CSAT Solved Papers/ 2025/Q71

2025 CSAT — Q71

Verbal Reading comprehension 2.5 marks Medium

Passage

A single number for inflation is an aggregate across different commodities and services — the price rise differs for different items of consumption. So, the single number is arrived at by assigning weights to different commodities and services. For WPI, the weights in production are used; for CPI, the consumption basket is used. But people are not homogeneous. The consumption basket is vastly different for the poor, the middle classes, and the rich. Hence, the CPI is different for each of these classes and a composite index requires averaging the baskets.

Which one of the following statements best reflects the most logical, rational and crucial message conveyed by the passage?

  1. A We must use WPI exclusively in measuring price rise and CPI should be done away with.
  2. B The present calculation of inflation rate does not correctly measure price rise of individual item/commodity. Answer
  3. C Inflation data under-presents services in the consumption basket.
  4. D Knowledge of inflation rate is not really of any use to anybody in the country.

Thinking pathway

Locate. This asks for the central idea — the passage’s load-bearing point — so find what its mechanism is built to show. The whole passage explains that one inflation number is an aggregate hiding very different price rises across items and across classes (poor/middle/rich baskets differ “vastly”). The point of all that machinery is that the single number misrepresents the individual case. That is the anchor.

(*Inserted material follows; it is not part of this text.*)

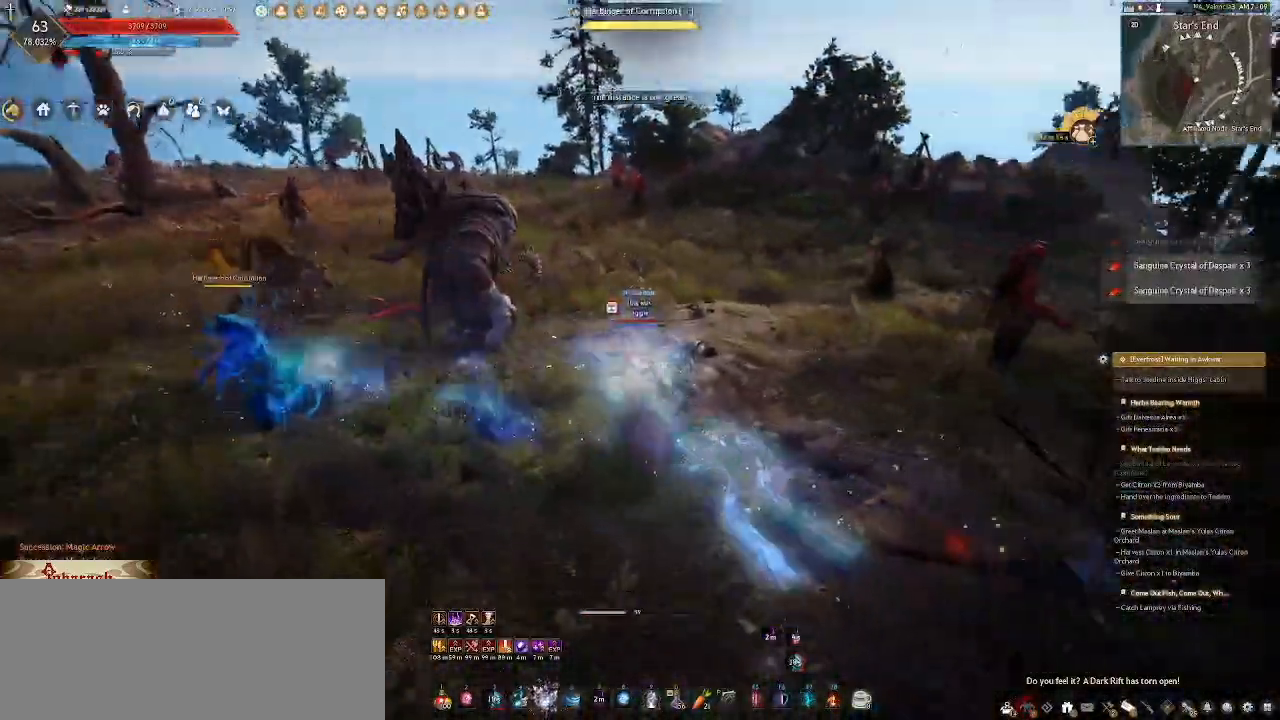
{"keys": ["w"], "mouse": [], "events": [[383, "mouse_right", "up"]]}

Test — the thesis, not a detail; and check the fit. The key must state that the aggregate fails to measure the price rise of an individual item/consumer. (b) — “the present calculation of inflation rate does not correctly measure price rise of individual item/commodity” — is exactly the consequence the passage builds to.

Eliminate by anatomy. (a) is both outside the passage and too strong — “use WPI exclusively… CPI done away with” is a prescription the passage never makes; it explains why both are aggregates, not which to scrap. (c) is out of scope — “under-presents services” picks one word (“services”) and invents a claim the passage doesn’t make. (d) over-states the case — “not really of any use to anybody” is an absurd absolutism; the passage critiques the aggregate’s precision, not the value of inflation data. Key: (b).

Evidence in the text

“A single number for inflation is an aggregate across different commodities and services — the price rise differs for different items of consumption… The consumption basket is vastly different for the poor, the middle classes, and the rich. Hence, the CPI is different for each of these classes and a composite index requires averaging the baskets.” The crux is that a single aggregate inflation number fails to capture the price rise of individual items/consumers — (b).

Worked rationale

The passage explains that a single inflation figure is an aggregate built by weighting many items, that people’s consumption baskets differ “vastly” by class, and that “a composite index requires averaging the baskets.” The crucial message is that this single aggregate does not accurately measure the price rise faced by an individual item or consumer.

(b) states this. Answer: (b).

Why the other options miss

  • A
    too strong for the text: “use WPI exclusively… CPI done away with” is a policy prescription absent from the passage, which explains both indices rather than ranking them.
  • C
    out of scope: “under-presents services” fixates on the word “services” and asserts a claim the passage never makes about under-representation.
  • D
    too strong for the text: “not of any use to anybody” is an absurd absolutism; the passage questions the aggregate’s accuracy, not the usefulness of inflation data.

Specialist insight

Three distractors share the over-claim anatomy: (a) prescribes scrapping CPI, (d) dismisses inflation data wholesale, (c) invents a services claim. The passage’s actual, measured point is narrower and sharper — an aggregate hides individual variation. On a central-idea question, the key restates the author’s analytical point at its real scope; it does not turn a measurement critique into a policy demand or a nihilistic dismissal.

The trap, in one line

(a)/(d) turn a measurement critique into "scrap CPI" / "inflation data is useless"; the crux is that the aggregate misses individual price rises — (b).